The Brombergs – A series of unfortunate eventualities

Ernestine Bromberg was born in or around 1839, the daughter of Leip and Muriel Holz. By the time she came to settle in Bradford was married to the Taylor Mark Bromberg.

The couple had tragically lost a little baby daughter, whom they had called Sarah, when she was aged just 2 weeks old on 15th November 1879. At this time the couple lived at 6 Piccadilly which is just around the corner from the present Waterstones Bookshop on Hustlergate.

Just over a year later the Brombergs were living at 104 Pollard Street. On December 12th 1880, Ernestine died, at the age of just 41, in a city whose average life expectancy at the time was about 25. Her husband Mark is named as the informant in the ‘Register of Interments at the Reform Jewish Section, Scholemoor Cemetery, Bradford’.

By 1886 Mark had married again, this time to Rebecca. They were now living at 5 Portland Street. Tragedy would strike again for Mark, 7 years after his baby daughter Sarah had died in infancy. The couple had a daughter, Rebecca who would live to be just 7 weeks before her time on earth was untimely through, on August 3rd 1886.

Further tragedy would befall the family when Marks son died aged just 11 within six months of his little baby sister Rebecca’s death.
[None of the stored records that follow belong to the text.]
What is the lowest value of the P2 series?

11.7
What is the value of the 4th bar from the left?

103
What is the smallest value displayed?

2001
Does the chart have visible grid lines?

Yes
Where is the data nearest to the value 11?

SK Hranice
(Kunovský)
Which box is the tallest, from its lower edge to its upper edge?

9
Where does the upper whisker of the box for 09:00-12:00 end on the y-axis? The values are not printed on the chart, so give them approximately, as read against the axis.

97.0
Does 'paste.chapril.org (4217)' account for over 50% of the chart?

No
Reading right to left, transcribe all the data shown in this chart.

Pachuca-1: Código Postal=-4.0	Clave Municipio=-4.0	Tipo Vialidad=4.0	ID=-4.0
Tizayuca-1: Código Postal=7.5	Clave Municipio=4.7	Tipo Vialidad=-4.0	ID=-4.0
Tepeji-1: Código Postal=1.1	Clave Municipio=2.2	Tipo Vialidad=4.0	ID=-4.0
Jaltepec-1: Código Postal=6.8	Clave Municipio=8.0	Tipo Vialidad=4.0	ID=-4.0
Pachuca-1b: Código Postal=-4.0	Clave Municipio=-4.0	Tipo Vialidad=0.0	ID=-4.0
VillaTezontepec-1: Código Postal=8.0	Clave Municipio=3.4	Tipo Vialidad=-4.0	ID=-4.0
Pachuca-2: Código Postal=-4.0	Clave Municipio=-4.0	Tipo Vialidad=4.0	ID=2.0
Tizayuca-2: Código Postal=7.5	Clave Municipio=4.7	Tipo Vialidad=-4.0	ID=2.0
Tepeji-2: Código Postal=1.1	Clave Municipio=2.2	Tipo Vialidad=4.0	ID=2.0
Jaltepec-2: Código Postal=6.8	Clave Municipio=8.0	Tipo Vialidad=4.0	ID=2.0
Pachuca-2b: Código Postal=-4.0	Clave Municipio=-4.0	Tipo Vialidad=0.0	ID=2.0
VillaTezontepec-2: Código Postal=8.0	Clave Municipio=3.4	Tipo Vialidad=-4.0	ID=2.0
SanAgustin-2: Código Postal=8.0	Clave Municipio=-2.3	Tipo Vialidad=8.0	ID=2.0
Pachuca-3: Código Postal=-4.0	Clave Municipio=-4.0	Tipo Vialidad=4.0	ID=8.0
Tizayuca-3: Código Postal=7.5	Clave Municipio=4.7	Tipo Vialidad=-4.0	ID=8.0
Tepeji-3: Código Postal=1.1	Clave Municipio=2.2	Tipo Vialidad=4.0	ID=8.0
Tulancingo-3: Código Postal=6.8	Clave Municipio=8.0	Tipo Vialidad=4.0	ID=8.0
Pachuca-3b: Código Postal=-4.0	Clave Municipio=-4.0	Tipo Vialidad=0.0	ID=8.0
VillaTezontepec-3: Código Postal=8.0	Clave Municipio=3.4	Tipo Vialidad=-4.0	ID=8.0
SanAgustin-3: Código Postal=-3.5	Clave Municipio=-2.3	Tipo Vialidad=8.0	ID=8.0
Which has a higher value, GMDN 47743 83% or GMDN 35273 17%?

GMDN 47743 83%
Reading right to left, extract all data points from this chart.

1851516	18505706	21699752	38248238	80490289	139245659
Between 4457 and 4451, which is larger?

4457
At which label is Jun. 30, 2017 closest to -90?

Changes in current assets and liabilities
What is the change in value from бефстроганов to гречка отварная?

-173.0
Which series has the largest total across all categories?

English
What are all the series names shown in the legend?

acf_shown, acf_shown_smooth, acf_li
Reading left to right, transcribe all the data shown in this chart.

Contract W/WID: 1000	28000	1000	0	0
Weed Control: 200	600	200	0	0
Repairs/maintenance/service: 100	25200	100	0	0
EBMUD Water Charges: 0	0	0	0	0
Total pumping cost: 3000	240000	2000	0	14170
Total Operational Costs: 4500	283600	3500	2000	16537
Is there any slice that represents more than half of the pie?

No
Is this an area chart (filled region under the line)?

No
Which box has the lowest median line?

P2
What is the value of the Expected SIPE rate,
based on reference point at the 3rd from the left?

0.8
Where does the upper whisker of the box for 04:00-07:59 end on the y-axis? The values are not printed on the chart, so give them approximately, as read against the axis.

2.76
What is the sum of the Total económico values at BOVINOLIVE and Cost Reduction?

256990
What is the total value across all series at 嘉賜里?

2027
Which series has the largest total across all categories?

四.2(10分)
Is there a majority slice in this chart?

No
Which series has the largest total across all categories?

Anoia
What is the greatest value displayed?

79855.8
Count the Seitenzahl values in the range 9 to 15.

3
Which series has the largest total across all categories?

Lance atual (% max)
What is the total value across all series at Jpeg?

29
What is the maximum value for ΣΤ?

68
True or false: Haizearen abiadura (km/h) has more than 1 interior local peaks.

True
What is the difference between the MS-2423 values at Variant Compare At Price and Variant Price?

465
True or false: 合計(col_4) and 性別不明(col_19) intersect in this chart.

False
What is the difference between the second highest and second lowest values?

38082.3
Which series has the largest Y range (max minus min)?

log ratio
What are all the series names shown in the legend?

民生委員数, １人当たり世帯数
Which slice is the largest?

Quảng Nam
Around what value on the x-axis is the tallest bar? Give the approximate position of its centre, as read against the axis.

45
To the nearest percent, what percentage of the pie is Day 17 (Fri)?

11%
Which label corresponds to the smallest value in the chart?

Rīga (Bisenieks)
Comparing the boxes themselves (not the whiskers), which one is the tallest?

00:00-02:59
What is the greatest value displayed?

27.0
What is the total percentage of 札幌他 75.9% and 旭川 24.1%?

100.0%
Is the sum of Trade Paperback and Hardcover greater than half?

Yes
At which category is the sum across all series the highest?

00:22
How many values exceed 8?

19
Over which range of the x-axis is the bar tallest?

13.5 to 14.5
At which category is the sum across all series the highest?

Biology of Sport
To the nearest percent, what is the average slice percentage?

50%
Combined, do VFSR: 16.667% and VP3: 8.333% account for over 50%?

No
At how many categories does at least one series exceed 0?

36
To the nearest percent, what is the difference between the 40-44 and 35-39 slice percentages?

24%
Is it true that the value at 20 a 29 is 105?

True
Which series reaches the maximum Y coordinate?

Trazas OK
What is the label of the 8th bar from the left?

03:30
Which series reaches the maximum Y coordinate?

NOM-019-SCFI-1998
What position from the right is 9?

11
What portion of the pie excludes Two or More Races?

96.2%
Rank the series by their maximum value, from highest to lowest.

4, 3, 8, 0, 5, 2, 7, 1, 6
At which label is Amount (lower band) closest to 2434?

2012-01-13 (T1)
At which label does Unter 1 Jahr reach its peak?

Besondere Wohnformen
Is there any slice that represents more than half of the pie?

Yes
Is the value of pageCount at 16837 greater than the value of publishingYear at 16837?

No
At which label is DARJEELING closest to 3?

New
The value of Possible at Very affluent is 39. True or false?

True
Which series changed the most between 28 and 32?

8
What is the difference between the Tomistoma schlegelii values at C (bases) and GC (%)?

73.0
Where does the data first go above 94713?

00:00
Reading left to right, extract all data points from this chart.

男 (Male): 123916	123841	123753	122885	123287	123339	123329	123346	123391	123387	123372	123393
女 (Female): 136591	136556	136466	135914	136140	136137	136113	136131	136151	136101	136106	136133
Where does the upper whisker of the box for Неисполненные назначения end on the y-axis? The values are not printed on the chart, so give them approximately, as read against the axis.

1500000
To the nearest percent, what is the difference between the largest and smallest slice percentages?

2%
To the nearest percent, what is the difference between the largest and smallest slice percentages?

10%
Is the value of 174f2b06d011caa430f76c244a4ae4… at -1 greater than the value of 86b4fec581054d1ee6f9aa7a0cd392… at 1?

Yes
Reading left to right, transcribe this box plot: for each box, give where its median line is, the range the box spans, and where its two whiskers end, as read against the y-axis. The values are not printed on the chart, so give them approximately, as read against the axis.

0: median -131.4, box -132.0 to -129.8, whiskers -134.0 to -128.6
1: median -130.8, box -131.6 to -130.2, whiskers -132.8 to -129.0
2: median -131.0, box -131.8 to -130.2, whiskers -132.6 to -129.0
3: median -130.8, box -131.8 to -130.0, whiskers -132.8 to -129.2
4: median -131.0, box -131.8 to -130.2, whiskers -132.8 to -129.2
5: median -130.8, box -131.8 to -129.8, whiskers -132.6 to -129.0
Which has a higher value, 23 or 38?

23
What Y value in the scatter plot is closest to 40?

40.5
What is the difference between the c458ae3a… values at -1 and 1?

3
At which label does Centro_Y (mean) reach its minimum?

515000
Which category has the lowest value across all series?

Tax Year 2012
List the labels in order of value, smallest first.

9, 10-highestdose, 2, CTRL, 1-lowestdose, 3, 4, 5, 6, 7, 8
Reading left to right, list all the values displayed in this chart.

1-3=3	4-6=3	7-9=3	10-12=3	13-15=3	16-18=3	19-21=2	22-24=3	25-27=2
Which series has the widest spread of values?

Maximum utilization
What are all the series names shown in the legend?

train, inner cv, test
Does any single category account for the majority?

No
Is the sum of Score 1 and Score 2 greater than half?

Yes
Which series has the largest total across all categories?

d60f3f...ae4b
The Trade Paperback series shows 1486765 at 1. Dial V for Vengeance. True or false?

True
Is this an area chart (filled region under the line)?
Israel Bromberg passed away in the winter of 1887, on 18th January.

Yet more sorrow would enter the Bromberg residence of number 5 Portland Street the following October when on the 1st day of the tenth month Mark and Flora (perhaps a nickname for Frederica) would loose yet another baby girl, another Rebecca, aged only 4 days.

This series of sad events clearly shows just how frequent infant mortality was in the Victorian era, and no matter how upsetting and distressing it was, death was simply a part of life. Funerals and mourning was an everyday occurance, which in time would affect the psyche of the Victorian people to the point that they would become obsessed by death and funerary culture. Or at least that is how we perceive it today through our extremely sophisticated hi-tech and fortunate early 21st Century eyes.